Grayson College has been awarded a $200,000 grant from the National Science Foundation for its recently-launched New Blue Academy program, which aims to get high school students interested in and educated for manufacturing and skilled-labor careers.

The three-year grant will largely be used to cover the salary of the program director, as well as internet outreach and marketing efforts. Grayson College’s Dean of Workforce Education Steve Davis said the idea to establish the New Blue Academy grew out of a study commissioned by Workforce Solutions Texoma, the Sherman Economic Development Corp., the Denison Development Alliance and area industrial businesses. What they found, Davis said, was that few young people are interested in Texoma’s many manufacturing jobs, so more and more of the jobs are going unfilled as older workers begin to retire.

“They did a survey. and they identified that middle skills in manufacturing was going to be an area of real concern in the near future because the Baby Boomers are retiring, and we have no pipeline to replace them,” Davis said.

The New Blue Academy is structured as a three-year educational, certificate program. Students enroll in the program at the start of their sophomore year, taking two classes — technical calculations and blueprint reading for machinists — at their high school. Come junior and senior years, the students take on more courses, all of which are held at Grayson College. Students must then complete a summer internship following their graduation from high school. Once all courses and requirements are completed, the students will receive 41 college credit hours and both a basic and advanced manufacturing technology certificate.

Davis said the shortage of younger, skilled workers stems from their misconception that industrial and manufacturing jobs are still the same as they were decades ago.

“Their perception of manufacturing careers is probably based on antiquated ideas about what manufacturing was,” Davis said. “It’s not that way anymore. Manufacturing used to be thought of as dirty and dull, but now, it’s state of the art. That’s thanks to all the electronics and the improvements that have come with the digital age.”

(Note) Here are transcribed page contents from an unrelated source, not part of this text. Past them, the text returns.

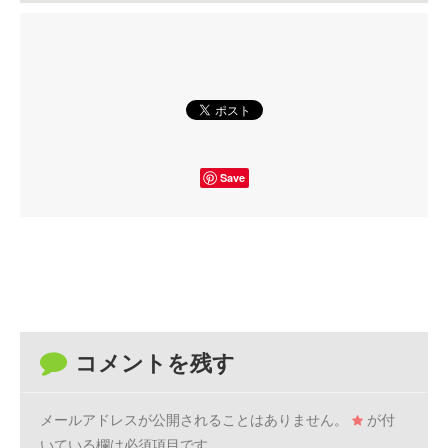
Save
コメントを残す
メールアドレスが公開されることはありません。
が付
いている欄は必須項目です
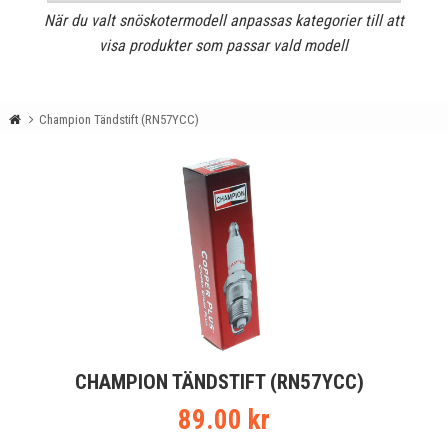
När du valt snöskotermodell anpassas kategorier till att
visa produkter som passar vald modell
Champion Tändstift (RN57YCC)
CHAMPION TÄNDSTIFT (RN57YCC)
89.00 kr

Students of the Sherman and Denison independent school districts were the first to enroll in the program and did so earlier this year — the 2016-2017 academic year. Davis said Grayson College currently plans to offer the program to 21 North Texas school districts and encouraged any other interested districts to inquire.

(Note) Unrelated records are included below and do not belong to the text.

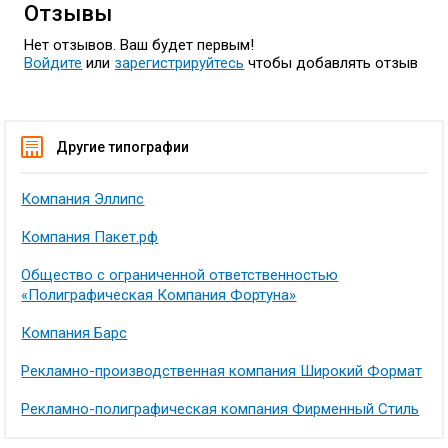
Отзывы
Нет отзывов. Ваш будет первым!
Войдите
или
зарегистрируйтесь
чтобы добавлять отзыв
Другие типографии
Компания Эллипс
Компания Пакет.рф
Общество с ограниченной ответственностью
«Полиграфическая Компания Фортуна»
Компания Барс
Рекламно-производственная компания Широкий Формат
Рекламно-полиграфическая компания Фирменный Стиль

“If any ISD in our service area wants to participate, they are more than welcome,” Davis said.

While not all manufacturing occupations require a college degree, Davis said students should still pursue some form of higher education as it will give them a tremendous advantage as they apply for jobs in an industry that is quickly becoming more specialized and demanding.

“The old perception is, ‘Oh, I could just do on-the-job training,’ and that’s not the case anymore,” Davis said. “Sixty percent of all jobs in the future are going to require some type of education beyond high school and this would be one of those. I mean, when you’re talking about technical calculations and you’re talking about running a personal logic controller or you’re talking about reading blueprints, that’s not something that you graduate high school knowing how to do. It’d be very difficult to do it through OJT (on-the-job training), so, yes, they’re going to need some education beyond high school.”

Grayson College says it will also continue to develop an incentive that encourages students to complete an additional 19 credit hours for an Associate of Applied Science degree in advanced manufacturing technologies.